_WHAT IS BEING ASKED:_
Tell me how many lines in the entries below contain the word "down"; reply with the number and nothing else.

_DATA:_
+ + + + + + +
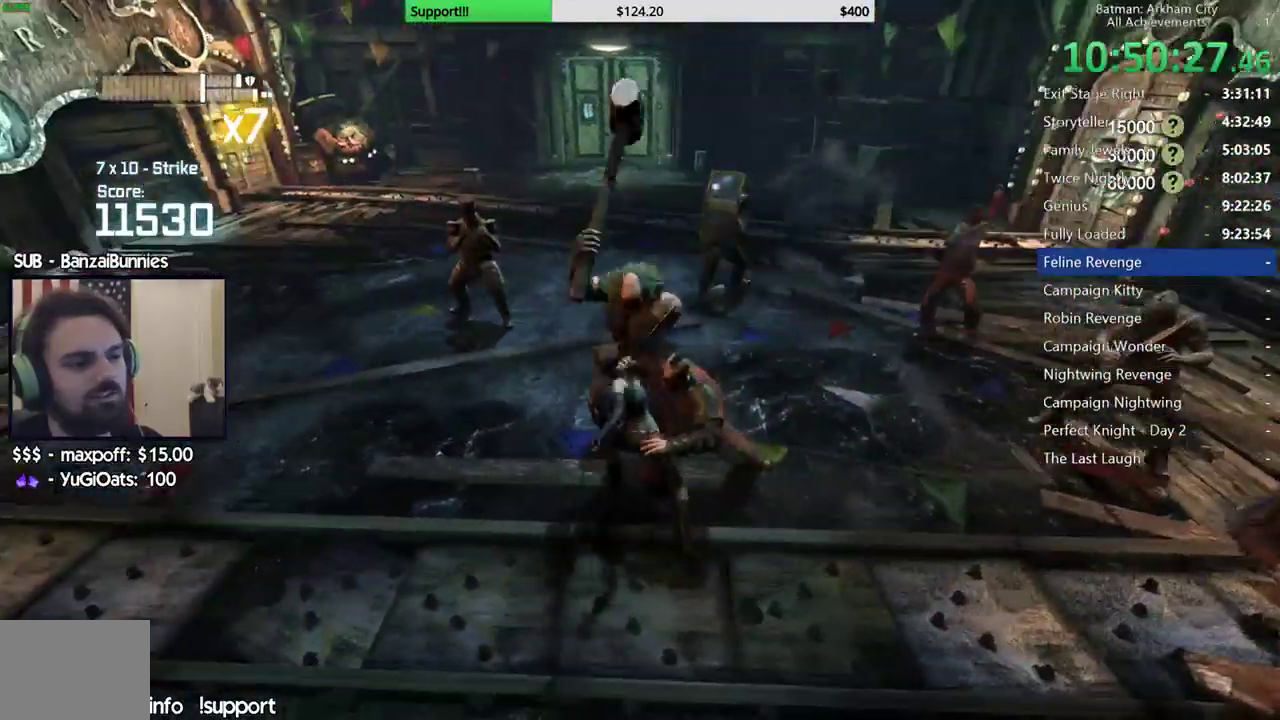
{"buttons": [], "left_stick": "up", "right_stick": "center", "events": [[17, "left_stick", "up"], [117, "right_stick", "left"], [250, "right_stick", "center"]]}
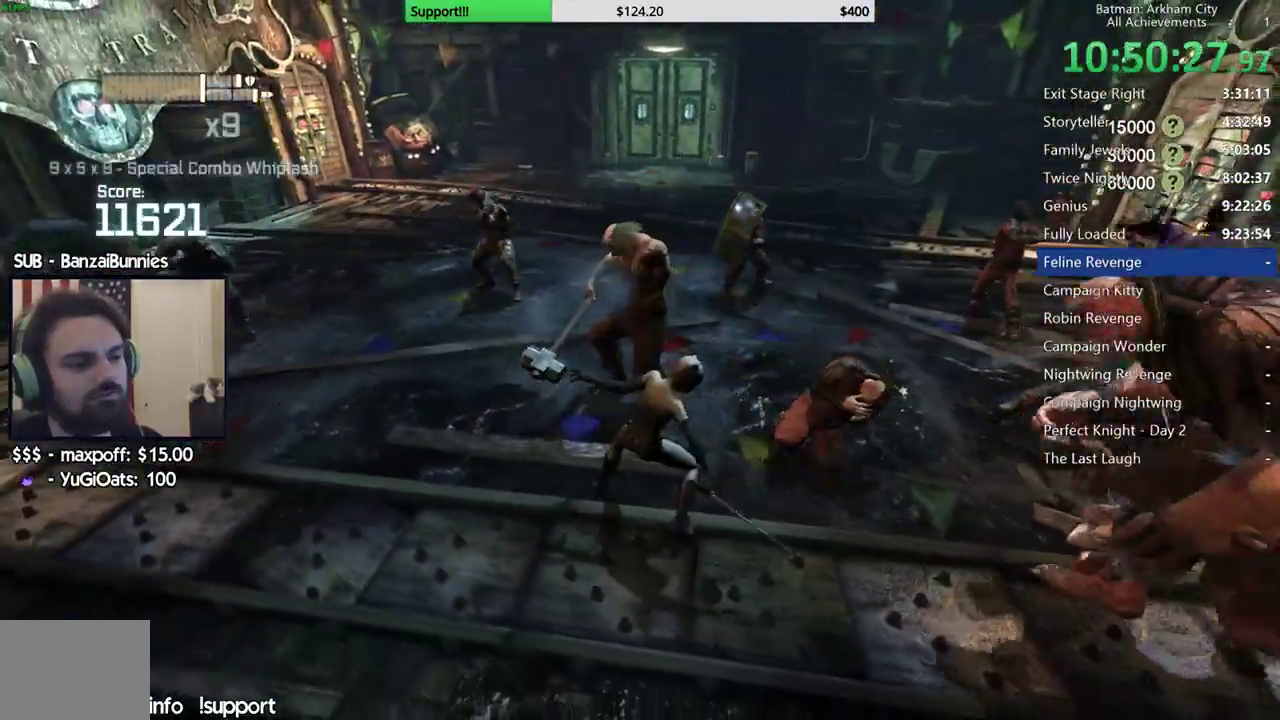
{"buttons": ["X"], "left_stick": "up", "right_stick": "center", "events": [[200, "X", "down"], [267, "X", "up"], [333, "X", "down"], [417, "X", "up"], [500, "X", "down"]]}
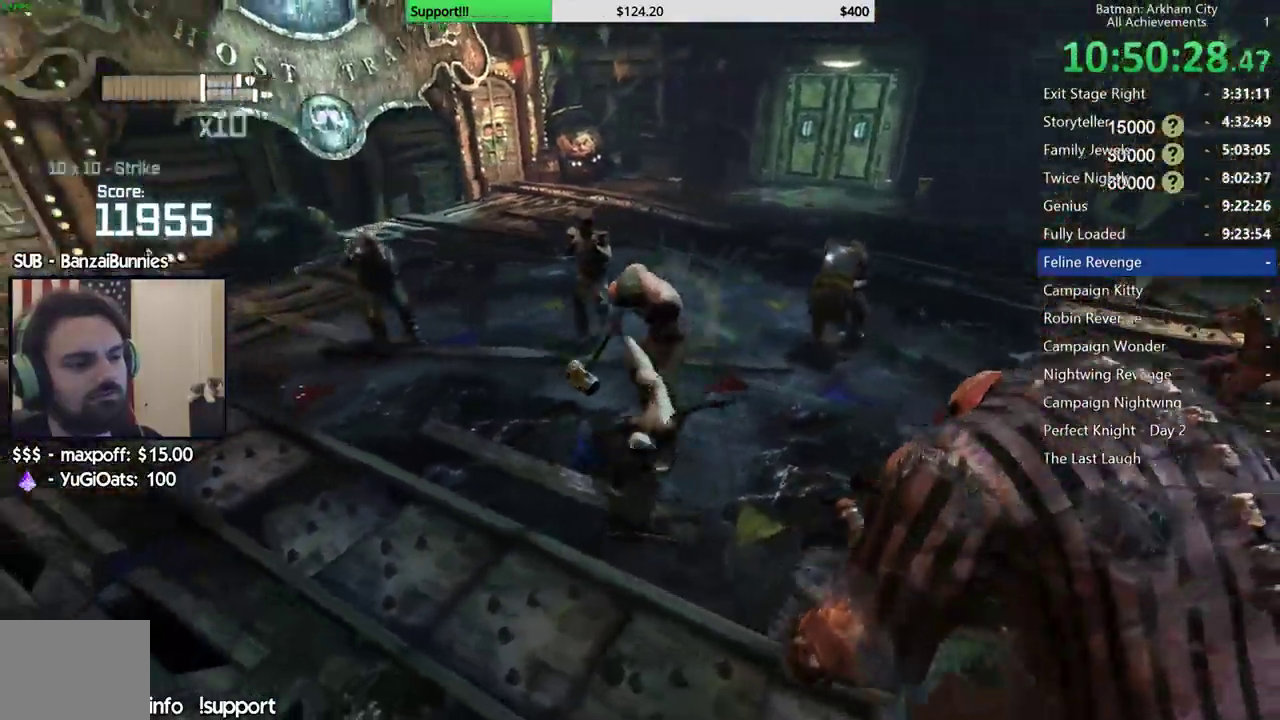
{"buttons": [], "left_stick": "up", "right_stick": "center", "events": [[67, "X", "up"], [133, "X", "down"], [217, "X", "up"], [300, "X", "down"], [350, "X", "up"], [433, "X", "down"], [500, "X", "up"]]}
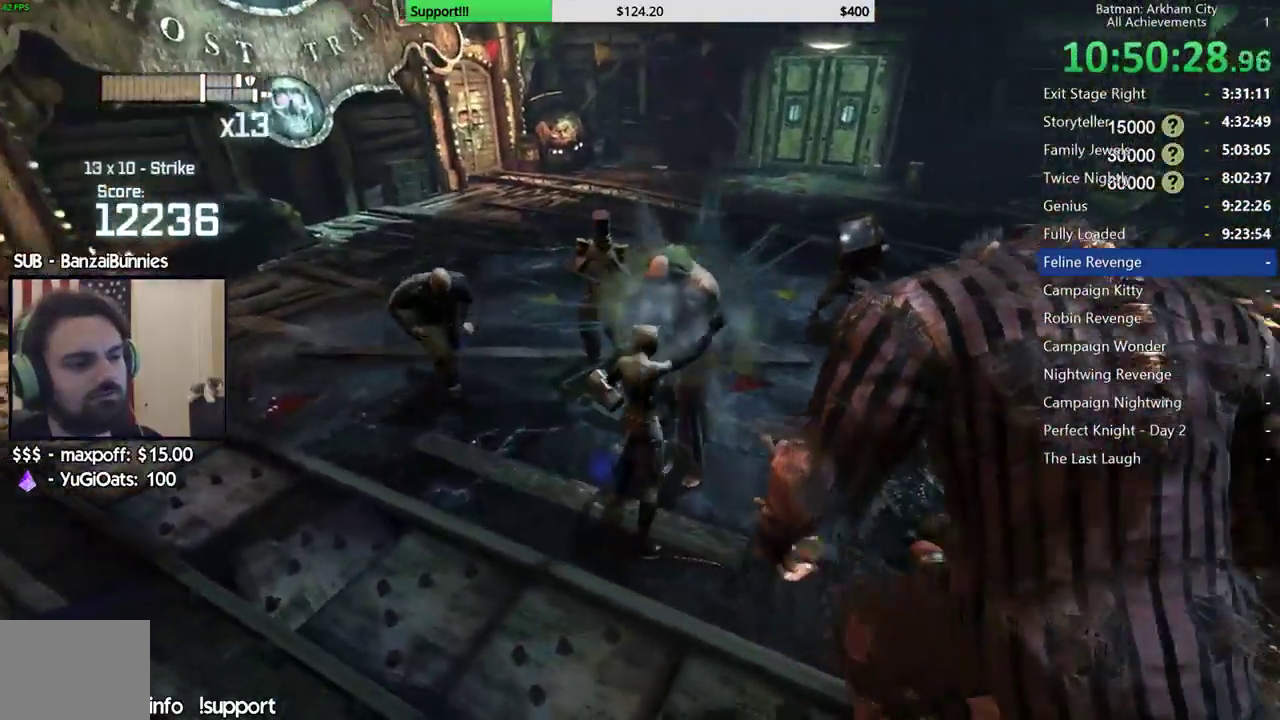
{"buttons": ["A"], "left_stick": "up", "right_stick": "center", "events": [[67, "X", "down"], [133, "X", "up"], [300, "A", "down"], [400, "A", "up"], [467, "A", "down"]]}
+ + + + + + +
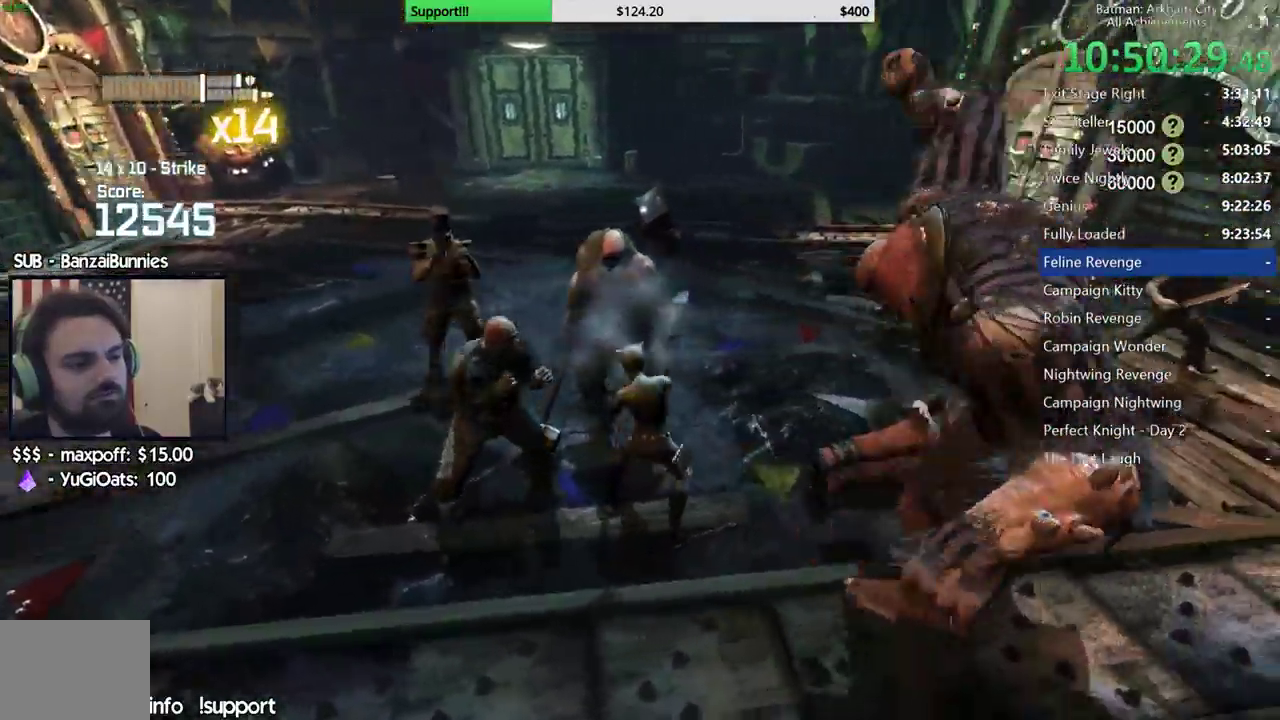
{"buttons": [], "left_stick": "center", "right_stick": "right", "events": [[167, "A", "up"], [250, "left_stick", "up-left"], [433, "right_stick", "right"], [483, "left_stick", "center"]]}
+ + + + + + +
_RESPONSE TO THE TASK:_
3